> WHAT TO PRODUCE: Among the entries below, determine how many lines contain the word "pixels" and state only that figure.

> PROVIDED RECORDS:

==============================

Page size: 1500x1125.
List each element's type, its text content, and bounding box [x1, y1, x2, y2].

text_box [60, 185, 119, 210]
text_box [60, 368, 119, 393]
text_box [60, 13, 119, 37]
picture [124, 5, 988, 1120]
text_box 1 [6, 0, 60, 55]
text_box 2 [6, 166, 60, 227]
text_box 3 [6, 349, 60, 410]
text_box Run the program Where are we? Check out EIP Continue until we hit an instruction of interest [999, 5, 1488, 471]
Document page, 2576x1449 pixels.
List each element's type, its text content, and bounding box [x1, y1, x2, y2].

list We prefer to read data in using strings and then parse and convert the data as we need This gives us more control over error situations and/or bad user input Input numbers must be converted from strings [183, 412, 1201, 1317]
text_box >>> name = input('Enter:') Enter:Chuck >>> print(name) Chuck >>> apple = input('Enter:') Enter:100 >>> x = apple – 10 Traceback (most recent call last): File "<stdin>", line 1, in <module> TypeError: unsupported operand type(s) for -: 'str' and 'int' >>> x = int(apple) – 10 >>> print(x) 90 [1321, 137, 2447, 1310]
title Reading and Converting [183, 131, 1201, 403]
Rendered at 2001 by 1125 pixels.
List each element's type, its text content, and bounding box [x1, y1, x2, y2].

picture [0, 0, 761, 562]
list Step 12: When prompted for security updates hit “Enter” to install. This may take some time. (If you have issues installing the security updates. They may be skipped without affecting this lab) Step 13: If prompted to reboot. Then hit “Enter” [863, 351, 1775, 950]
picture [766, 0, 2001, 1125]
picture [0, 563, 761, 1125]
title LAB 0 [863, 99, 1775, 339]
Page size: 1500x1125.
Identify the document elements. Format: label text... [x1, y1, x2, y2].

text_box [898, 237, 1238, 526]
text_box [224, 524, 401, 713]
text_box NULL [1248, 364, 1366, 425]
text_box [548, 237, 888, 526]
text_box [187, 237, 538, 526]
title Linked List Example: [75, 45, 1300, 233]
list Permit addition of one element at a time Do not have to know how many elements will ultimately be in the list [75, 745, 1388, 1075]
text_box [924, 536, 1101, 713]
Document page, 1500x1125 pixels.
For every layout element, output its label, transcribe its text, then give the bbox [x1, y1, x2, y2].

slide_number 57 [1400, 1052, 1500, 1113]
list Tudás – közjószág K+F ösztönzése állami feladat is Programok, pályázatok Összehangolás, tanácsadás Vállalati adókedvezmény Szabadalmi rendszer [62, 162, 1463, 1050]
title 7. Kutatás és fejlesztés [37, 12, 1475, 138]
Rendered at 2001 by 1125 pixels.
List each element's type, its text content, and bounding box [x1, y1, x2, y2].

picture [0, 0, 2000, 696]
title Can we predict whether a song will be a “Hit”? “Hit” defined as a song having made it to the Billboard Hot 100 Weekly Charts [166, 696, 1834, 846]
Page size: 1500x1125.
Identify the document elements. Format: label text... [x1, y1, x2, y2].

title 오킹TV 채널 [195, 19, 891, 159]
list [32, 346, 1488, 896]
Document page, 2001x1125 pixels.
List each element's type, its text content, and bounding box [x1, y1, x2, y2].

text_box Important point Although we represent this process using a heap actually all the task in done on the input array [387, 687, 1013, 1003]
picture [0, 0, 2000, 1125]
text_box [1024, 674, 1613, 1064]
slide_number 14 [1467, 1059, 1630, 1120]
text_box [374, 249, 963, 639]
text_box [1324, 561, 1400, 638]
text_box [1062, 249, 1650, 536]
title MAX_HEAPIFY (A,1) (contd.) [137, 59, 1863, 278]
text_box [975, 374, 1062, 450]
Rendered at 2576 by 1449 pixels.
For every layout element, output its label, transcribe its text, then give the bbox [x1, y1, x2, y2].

==============================

> TASK OUTPUT: 6